_Supplied information_
-- -- --

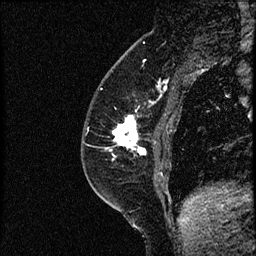
Breast MRI (dynamic contrast-enhanced), one sagittal slice. Position 22 of 52 along the scan axis. Dynamic contrast-enhanced study with each time point stored as its own series, time point 2 of 3 at this slice position (early post-contrast, ordered by acquisition time). 1.5 T. TE 4.2 ms, TR 17.6 ms. 2 mm slice thickness. 256 × 256 image matrix, field of view 200 × 200 mm. Female patient, age 49 years. Case-level facts recorded for this patient, not image findings: setting: breast cancer imaged before/during neoadjuvant chemotherapy; receptor status: HER2-positive.
Structures marked on this image (semi-automatically segmented with operator editing):
- analysis volume of interest (the breast-tissue region the enhancement analysis was run in; not a lesion): bounding box <85,65,182,175> (left, top, right, bottom; pixels)
- tumour enhancement mask (voxels above the 100 % enhancement threshold inside the analysis volume of interest): <114,116,147,155>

-- -- --

_Brief_
Please show every line of the material that contains the string "enhancement".

_Reply_
- analysis volume of interest (the breast-tissue region the enhancement analysis was run in; not a lesion): bounding box <85,65,182,175> (left, top, right, bottom; pixels)
- tumour enhancement mask (voxels above the 100 % enhancement threshold inside the analysis volume of interest): <114,116,147,155>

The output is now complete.